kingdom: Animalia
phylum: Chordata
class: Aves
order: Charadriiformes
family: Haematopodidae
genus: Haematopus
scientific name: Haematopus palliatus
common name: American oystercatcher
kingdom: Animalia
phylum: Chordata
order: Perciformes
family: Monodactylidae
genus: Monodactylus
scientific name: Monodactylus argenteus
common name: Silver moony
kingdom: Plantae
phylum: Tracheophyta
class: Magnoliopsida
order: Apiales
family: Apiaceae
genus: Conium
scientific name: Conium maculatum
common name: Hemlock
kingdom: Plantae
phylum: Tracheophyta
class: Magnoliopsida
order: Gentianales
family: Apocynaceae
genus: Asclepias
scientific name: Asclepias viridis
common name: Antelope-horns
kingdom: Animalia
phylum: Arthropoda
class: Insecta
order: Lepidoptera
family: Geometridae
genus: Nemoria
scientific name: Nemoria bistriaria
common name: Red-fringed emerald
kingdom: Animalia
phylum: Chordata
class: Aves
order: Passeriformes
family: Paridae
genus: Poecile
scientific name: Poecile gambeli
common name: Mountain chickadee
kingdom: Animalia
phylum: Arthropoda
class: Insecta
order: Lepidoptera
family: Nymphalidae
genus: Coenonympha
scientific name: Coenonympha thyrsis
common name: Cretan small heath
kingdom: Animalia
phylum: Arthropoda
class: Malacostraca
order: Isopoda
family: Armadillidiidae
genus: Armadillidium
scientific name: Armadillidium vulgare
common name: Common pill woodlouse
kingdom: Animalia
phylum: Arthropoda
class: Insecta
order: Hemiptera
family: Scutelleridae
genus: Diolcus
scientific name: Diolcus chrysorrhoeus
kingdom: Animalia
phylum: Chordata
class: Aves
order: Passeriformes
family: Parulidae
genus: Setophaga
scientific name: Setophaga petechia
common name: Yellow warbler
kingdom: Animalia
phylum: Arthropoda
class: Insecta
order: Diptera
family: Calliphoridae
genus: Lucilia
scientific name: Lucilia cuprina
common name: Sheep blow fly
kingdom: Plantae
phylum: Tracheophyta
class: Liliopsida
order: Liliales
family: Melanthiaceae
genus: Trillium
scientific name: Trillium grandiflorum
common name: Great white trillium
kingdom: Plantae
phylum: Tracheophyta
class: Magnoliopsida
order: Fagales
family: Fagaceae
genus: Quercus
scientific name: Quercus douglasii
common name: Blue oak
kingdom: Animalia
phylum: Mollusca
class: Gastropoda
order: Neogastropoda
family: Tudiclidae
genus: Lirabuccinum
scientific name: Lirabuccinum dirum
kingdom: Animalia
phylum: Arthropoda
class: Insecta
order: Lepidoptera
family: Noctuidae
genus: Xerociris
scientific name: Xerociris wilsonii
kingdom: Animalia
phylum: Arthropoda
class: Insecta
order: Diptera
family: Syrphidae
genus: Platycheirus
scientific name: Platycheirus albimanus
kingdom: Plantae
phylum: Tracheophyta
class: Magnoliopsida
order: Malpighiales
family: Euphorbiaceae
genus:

▶ REQUIREMENT:
Copy the listing above line for line, changing nothing.

▶ WRITTEN RESPONSE:
kingdom: Animalia
phylum: Chordata
class: Aves
order: Charadriiformes
family: Haematopodidae
genus: Haematopus
scientific name: Haematopus palliatus
common name: American oystercatcher
kingdom: Animalia
phylum: Chordata
order: Perciformes
family: Monodactylidae
genus: Monodactylus
scientific name: Monodactylus argenteus
common name: Silver moony
kingdom: Plantae
phylum: Tracheophyta
class: Magnoliopsida
order: Apiales
family: Apiaceae
genus: Conium
scientific name: Conium maculatum
common name: Hemlock
kingdom: Plantae
phylum: Tracheophyta
class: Magnoliopsida
order: Gentianales
family: Apocynaceae
genus: Asclepias
scientific name: Asclepias viridis
common name: Antelope-horns
kingdom: Animalia
phylum: Arthropoda
class: Insecta
order: Lepidoptera
family: Geometridae
genus: Nemoria
scientific name: Nemoria bistriaria
common name: Red-fringed emerald
kingdom: Animalia
phylum: Chordata
class: Aves
order: Passeriformes
family: Paridae
genus: Poecile
scientific name: Poecile gambeli
common name: Mountain chickadee
kingdom: Animalia
phylum: Arthropoda
class: Insecta
order: Lepidoptera
family: Nymphalidae
genus: Coenonympha
scientific name: Coenonympha thyrsis
common name: Cretan small heath
kingdom: Animalia
phylum: Arthropoda
class: Malacostraca
order: Isopoda
family: Armadillidiidae
genus: Armadillidium
scientific name: Armadillidium vulgare
common name: Common pill woodlouse
kingdom: Animalia
phylum: Arthropoda
class: Insecta
order: Hemiptera
family: Scutelleridae
genus: Diolcus
scientific name: Diolcus chrysorrhoeus
kingdom: Animalia
phylum: Chordata
class: Aves
order: Passeriformes
family: Parulidae
genus: Setophaga
scientific name: Setophaga petechia
common name: Yellow warbler
kingdom: Animalia
phylum: Arthropoda
class: Insecta
order: Diptera
family: Calliphoridae
genus: Lucilia
scientific name: Lucilia cuprina
common name: Sheep blow fly
kingdom: Plantae
phylum: Tracheophyta
class: Liliopsida
order: Liliales
family: Melanthiaceae
genus: Trillium
scientific name: Trillium grandiflorum
common name: Great white trillium
kingdom: Plantae
phylum: Tracheophyta
class: Magnoliopsida
order: Fagales
family: Fagaceae
genus: Quercus
scientific name: Quercus douglasii
common name: Blue oak
kingdom: Animalia
phylum: Mollusca
class: Gastropoda
order: Neogastropoda
family: Tudiclidae
genus: Lirabuccinum
scientific name: Lirabuccinum dirum
kingdom: Animalia
phylum: Arthropoda
class: Insecta
order: Lepidoptera
family: Noctuidae
genus: Xerociris
scientific name: Xerociris wilsonii
kingdom: Animalia
phylum: Arthropoda
class: Insecta
order: Diptera
family: Syrphidae
genus: Platycheirus
scientific name: Platycheirus albimanus
kingdom: Plantae
phylum: Tracheophyta
class: Magnoliopsida
order: Malpighiales
family: Euphorbiaceae
genus:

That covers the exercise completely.